Mr Hammond issued a warning on Wednesday (March 13) over failure to reach a consensus over a Brexit deal, stating that the indecision leaves “a cloud of uncertainty hanging over our economy.”

The Chancellor urged the Cabinet to eliminate the possibility of a no deal Brexit due to the Office for Budget Responsibility (OBR) forecasting that growth will drop to the lowest level since the economic crunch of 2008.

He continued: “…provided that we do reach a deal to leave the European Union with an orderly transition…this country…for the first time in a decade…will have genuine and sustainable choices about its future”

With no resolution in sights for Brexit, it was warned that the indecision in Westminster means that the OBR’s forecasts will have a fast approaching expiry date should a decision continue to be postponed.

 

Spring Statement – How it could affect you?

 

The benefit freeze continues…

Mr Hammond disregarded the cries for an end to the ongoing freeze on working age benefits. This was met with high criticism as this will leave recipients with a £200 financial squeeze next year, which will rise to £580 after including the full impact of the freeze itself.

 

Fast-tracked apprenticeships

It was announced in the 2018 Autumn Budget that the government planned to introduce a £700 million reform targeted to small businesses to help them hire more apprentices. The Spring Statement declared that this now be introduced at the beginning of the next financial year in April.

 

Social Care will be reviewed

Whilst there were no major declarations made in terms of social care, the Chancellor did promise that it will become part of a wide-ranging summer spending review.

 

Employment growth

The OBR have predicted 600,00 jobs by 2023 and for wage growth to increase by 3% or higher every year. However, this once again is dependent on parliament coming to a reasonable exit deal with the EU.

The Chancellor did assure that should an exit deal be secured, he would conduct a spending review before the 2019 Autumn Budget. This will ultimately decide how any spare cash will be spent – which could be anything from increasing service spending to maintaining low taxes.

However, given the indecision currently surrounding Brexit, Parliament is more divided than ever. With the deadline continually being delayed, all these promises could turn out to be empty ones.

▸ What is being asked:
From the Spring Statement excerpt, pull out the passage starting with "The Chancellor urged" and going on through "crunch of 2008.", copied word for word.

▸ Data for analysis:
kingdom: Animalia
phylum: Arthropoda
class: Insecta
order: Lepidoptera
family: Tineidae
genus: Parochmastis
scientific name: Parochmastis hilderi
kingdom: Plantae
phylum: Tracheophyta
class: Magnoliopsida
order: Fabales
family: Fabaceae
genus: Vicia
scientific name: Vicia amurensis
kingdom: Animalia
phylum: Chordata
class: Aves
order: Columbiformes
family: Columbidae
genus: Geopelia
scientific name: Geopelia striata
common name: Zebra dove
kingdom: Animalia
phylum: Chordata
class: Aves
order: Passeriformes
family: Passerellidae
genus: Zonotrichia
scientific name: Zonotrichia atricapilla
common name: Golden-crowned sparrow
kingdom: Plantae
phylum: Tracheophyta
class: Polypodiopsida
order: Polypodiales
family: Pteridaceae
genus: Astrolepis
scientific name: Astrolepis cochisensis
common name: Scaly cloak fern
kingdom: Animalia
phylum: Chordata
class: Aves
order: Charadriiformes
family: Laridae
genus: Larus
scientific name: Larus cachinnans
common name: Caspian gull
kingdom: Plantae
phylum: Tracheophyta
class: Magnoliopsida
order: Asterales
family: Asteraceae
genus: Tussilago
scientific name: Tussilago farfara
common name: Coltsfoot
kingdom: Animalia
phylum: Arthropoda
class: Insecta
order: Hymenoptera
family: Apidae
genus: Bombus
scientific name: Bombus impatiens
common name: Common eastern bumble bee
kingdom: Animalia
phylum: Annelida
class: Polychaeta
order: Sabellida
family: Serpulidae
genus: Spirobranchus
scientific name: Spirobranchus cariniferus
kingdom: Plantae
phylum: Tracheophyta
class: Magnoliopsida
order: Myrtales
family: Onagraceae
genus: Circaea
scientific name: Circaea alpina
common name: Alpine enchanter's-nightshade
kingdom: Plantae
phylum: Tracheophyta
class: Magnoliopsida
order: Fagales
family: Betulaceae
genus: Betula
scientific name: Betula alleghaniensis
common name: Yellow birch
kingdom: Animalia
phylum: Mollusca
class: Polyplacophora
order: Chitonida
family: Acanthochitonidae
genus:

▸ Problem solution:
The Chancellor urged the Cabinet to eliminate the possibility of a no deal Brexit due to the Office for Budget Responsibility (OBR) forecasting that growth will drop to the lowest level since the economic crunch of 2008.